Yesterday morning, I arrive to work, noticing I have a text from former colleague Shay:

"Chuck Norris made Journey stop believing."

Recognizing the genre, I picked up the gauntlet, responding throughout the day [in between, uh,  important work], with the following, mostly song references:
  • CN can check out from AND leave the Hotel California.  Anytime.
  • CN messes with Slim AND Leroy Brown.  At the same time.
  • CN CAN get satisfaction.  Always.
  • CN passed The Point of Know Return, and returned. Twice.
  • CN illuminated the Dark Side of the Moon.
  • CN swam away from The Wreck of the Edmund Fitzgerald.  Wearing hip waders.
  • CN completed the Boston Marathon AND the Gumball Rally in seven minutes.  Concurrently.
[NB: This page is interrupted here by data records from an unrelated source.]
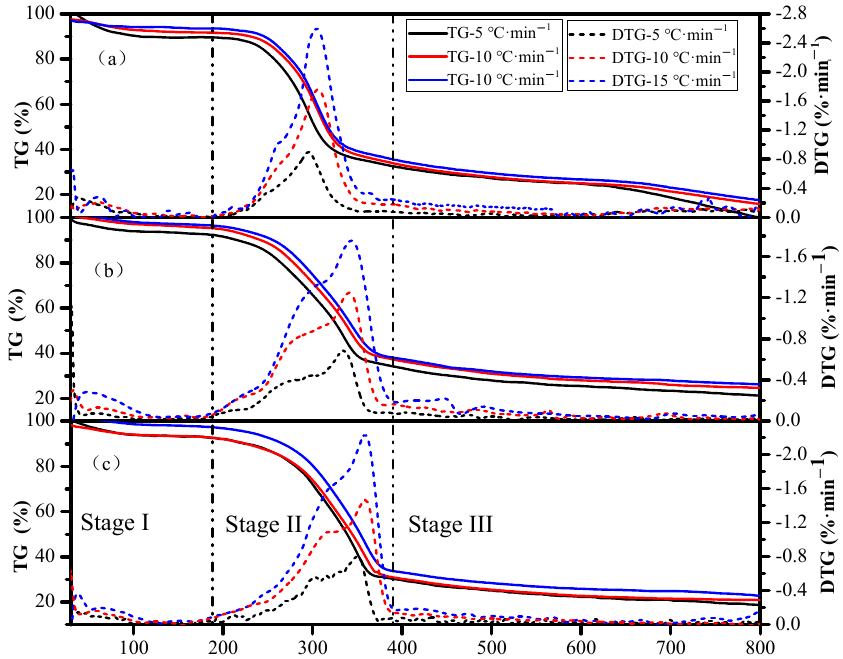
Figure 1. TG and DTG curves of for the pyrolysis of RS ( a ), ATB ( b ), and PS ( c ) at heating rates of 5, 10, and 15 °C·min − 1 . 5, 10, and 15 ◦ C · min − 1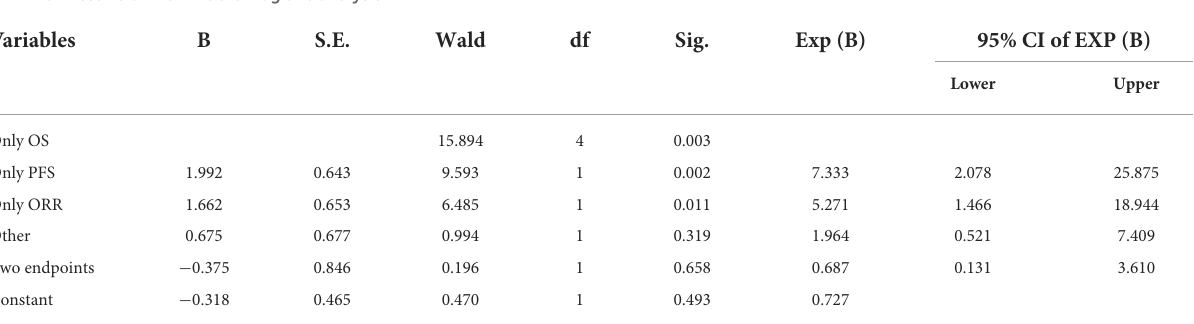
TABLE 3 Results of multi-factor logistic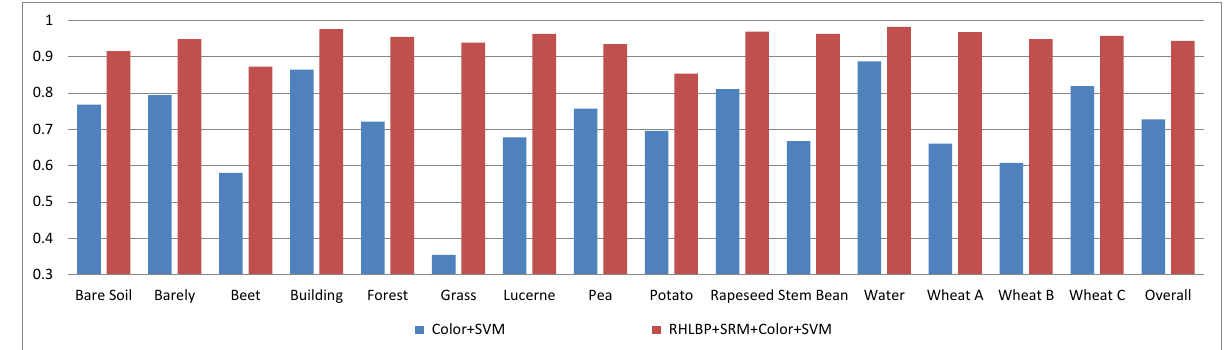
Figure 18. The classification accuracies of the color features introduced SVM algorithm and the method we proposed.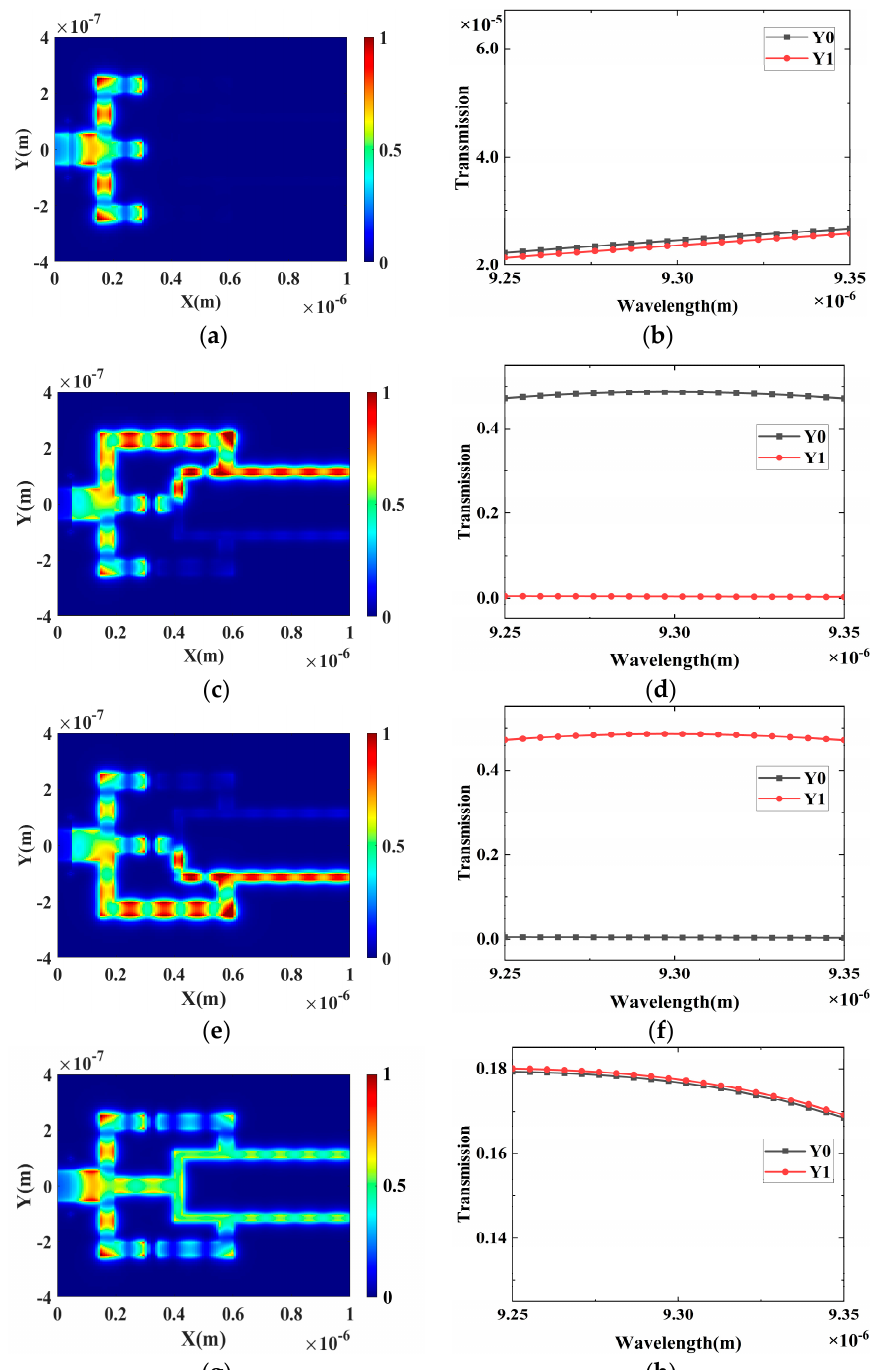
Figure 7. Electric field distribution of the proposed 4×2 encoder under different conditions: ( a ) I0 = 1 and I1 = I2 = I3 = 0, ( c ) I1 = 1 and I0 = I2 = I3 = 0, ( e ) I2 = 1 and I0 = I1 = I3 = 0, ( g ) I3 = 1 and I0 = I1 = I2 = 0, and their corresponding wavelengths as a function of the transmission spectrum at the output ( b ) Y0 = 0,Y1 = 0, ( d ) Y0 = 1,Y1 = 0, ( f ) Y0 = 1,Y1 = 0, and ( h ) Y0 = 1,Y1 = 1. Table 2. Truth table of the proposed 4×2 encoder .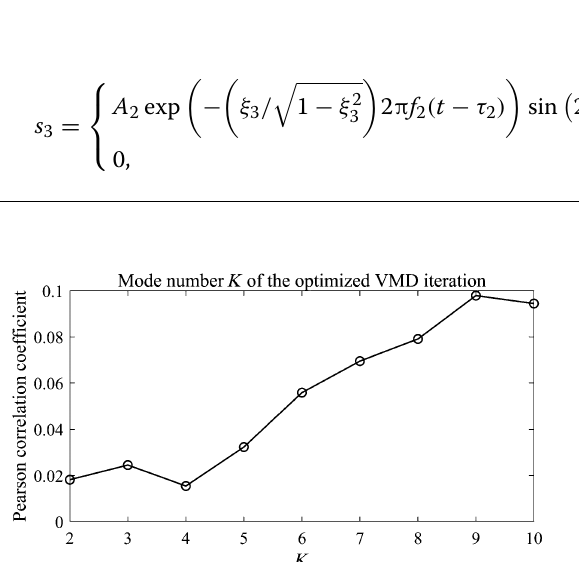
Figure 5 Mode number K of the Optimized VMD iteration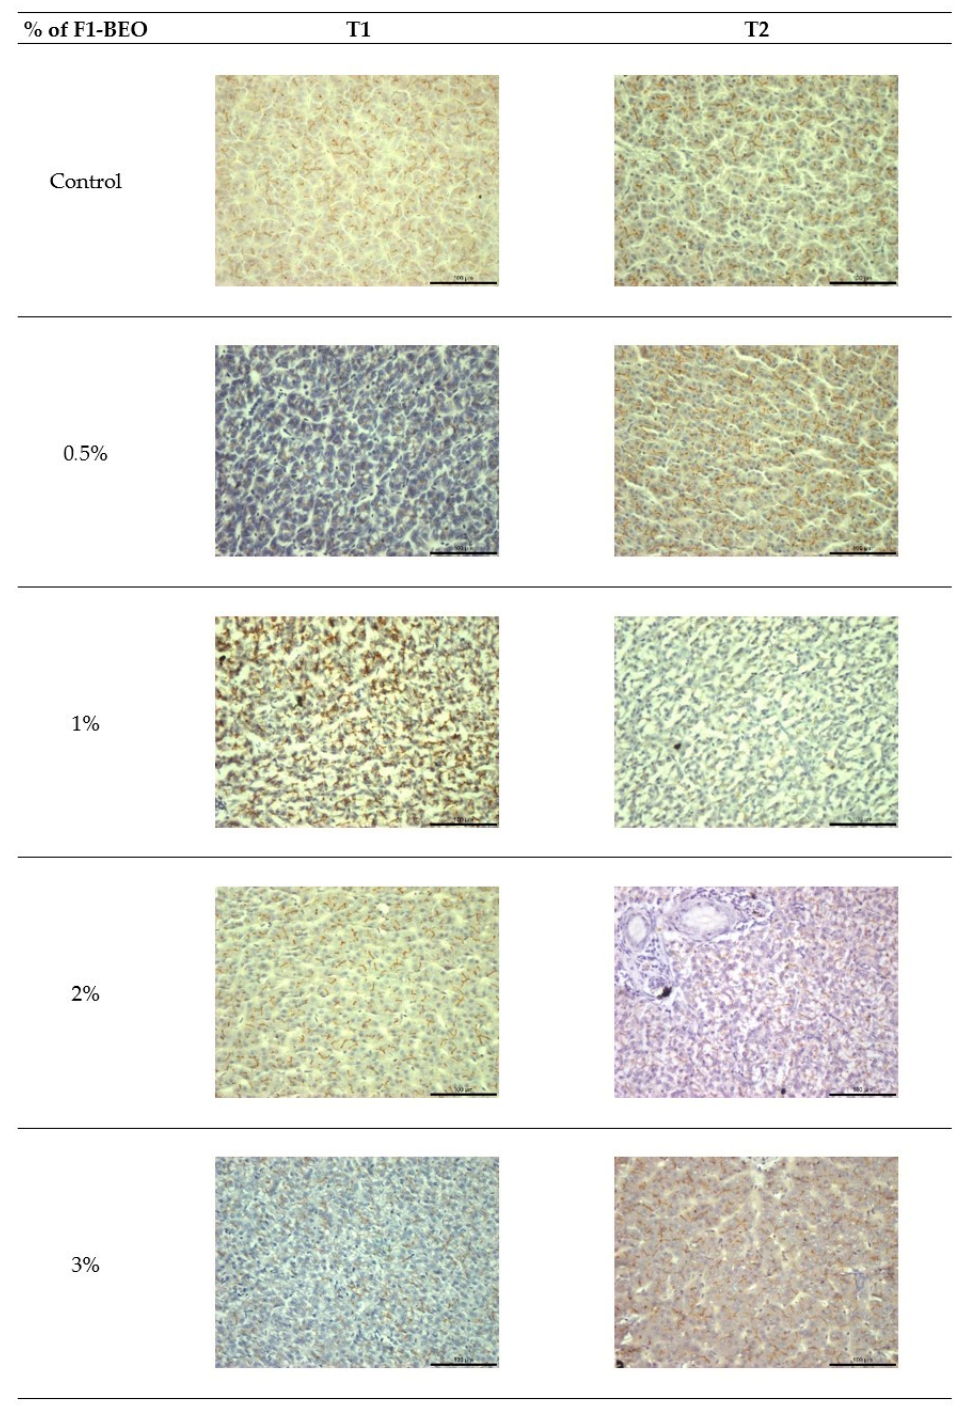
Figure 6. Immunohistochemistry assays to identify the TRPV1 receptor in liver specimens. The positivity is comprehensible due to the brownish color. T1 = 15 days. T2 = 30 days. Magnification: 20×.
On a unicycle.  Backwards.
In return, Shay responded with several additional entries:
  • CN sleeps with a pillow under his gun.
  • CN once urinated in the fuel tank of a semi truck as a joke.  Today that truck is known as Optimus Prime.   (I had to look up that reference.)
  • CN doesn't have to flush toilets.  He scares the ____ out of them.
  • All in all, CN is NOT just another brick in the wall.  (Wonder where he got THAT one?)
  • The opening scene of Private Ryan was loosely based on a dodgeball game CN played in 3rd grade.
  • CN lost his virginity before his father did.
  • "The Most Interesting Man in the World" only has that title because CN was through using it.
  • CN's tears cure cancer.  Too bad he's never cried.
Speaking of important work, I had to go to the courthouse yesterday - the one that, until my oldest son was about six years old, we referred to as "Walker's Courthouse" (since it was supposedly where Walker had his office).  Yeah, I had to run about 100 yards back to my colleague's car when I realized I had my penknife with me - one I've carried since about 1996.  No way I'm giving that up.  The security guy said he'd have done the same.